Friday, July 31,2020
Oil prices fell on Thursday following weak US economic data as surging coronavirus infections around the world threatened to jeopardise a recovery in fuel demand just as major oil producers are set to raise output.
Brent crude futures lost 81 cents or 1.85 per cent to trade at $42.94 per barrel and the US West Texas Intermediate (WTI) crude futures lost 3.27 per cent or $1.35 to fall below $40 at $39.92 per barrel.
Both benchmark contracts rose on Wednesday after the US Energy Information Administration (EIA) reported the largest one-week fall in crude stocks since December.
However, the recent resurgence of the coronavirus continues to establish itself as a threat to the immediate future of the commodity.
Deaths from COVID-19 topped 150,000 in the United States on Wednesday, while Brazil, with the world’s second-worst outbreak, set daily records of confirmed cases and deaths. New infections in Australia also hit a record on Thursday.
Economic data released on Thursday added to the oil market’s worries. US gross domestic product (GDP) fell at an annualized rate of 33 per cent in the second quarter, confirming the coronavirus drove the biggest economic slump on record.
Jobless claims for the week increased for the second week straight.
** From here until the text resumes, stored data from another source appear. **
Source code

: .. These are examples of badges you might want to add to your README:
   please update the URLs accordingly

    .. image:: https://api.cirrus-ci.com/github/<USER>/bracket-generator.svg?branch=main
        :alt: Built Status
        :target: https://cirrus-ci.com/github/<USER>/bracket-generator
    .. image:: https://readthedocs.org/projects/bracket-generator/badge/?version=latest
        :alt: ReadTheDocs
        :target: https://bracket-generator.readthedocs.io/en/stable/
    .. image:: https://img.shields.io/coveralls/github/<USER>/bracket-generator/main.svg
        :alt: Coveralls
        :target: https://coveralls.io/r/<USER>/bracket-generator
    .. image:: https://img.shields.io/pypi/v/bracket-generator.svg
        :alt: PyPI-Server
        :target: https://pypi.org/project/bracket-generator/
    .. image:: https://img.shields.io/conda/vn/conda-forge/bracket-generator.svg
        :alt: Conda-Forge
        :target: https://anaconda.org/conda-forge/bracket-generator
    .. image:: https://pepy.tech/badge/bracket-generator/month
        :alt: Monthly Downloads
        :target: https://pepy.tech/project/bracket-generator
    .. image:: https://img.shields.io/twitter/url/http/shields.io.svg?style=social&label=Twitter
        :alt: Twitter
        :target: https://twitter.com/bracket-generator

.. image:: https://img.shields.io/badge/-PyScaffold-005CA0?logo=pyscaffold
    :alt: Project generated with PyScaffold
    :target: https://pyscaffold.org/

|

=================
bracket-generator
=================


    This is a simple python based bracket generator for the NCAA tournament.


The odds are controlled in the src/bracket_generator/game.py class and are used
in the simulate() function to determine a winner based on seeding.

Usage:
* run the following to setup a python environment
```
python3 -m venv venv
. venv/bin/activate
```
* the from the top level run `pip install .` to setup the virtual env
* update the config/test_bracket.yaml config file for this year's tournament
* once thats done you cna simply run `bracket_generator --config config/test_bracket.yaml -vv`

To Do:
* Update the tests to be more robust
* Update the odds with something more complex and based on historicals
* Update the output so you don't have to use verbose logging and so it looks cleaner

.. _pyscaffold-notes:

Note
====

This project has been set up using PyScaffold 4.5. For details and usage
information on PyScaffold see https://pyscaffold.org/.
The uptick arrives after months of steady declines and suggests the US labour market may stabilise at a historically high level of unemployment until the virus threat subsides.
This is coming just as the Organisation of the Petroleum Exporting Countries (OPEC) and its allies, together known as OPEC+, are set to step up output in August, adding about 1.5 million barrels per day to global supply.
This trend will be a hit to the demand rebound that the market has made so far after plunging earlier in the year.
Analysts noted that easing OPEC+ supply restrictions combined with the return of some US production may test the resilience of market sentiment in the coming weeks.
Investors were also worried after the US President, Mr Donald Trump, suggested in a tweet that the country may postpone the upcoming elections slated for November. This was interpreted as a major political uncertainty.
This happened as US states want to make postal voting easier due to public health concerns over the coronavirus pandemic, something Mr Trump noted could increase voting fraud.
However, under the US constitution, the US President does not have the authority to postpone the election himself. Any delay would have to be approved by congress.
But Mr Trump’s remarks were viewed as an attack on the integrity of the coming election, worrying investors.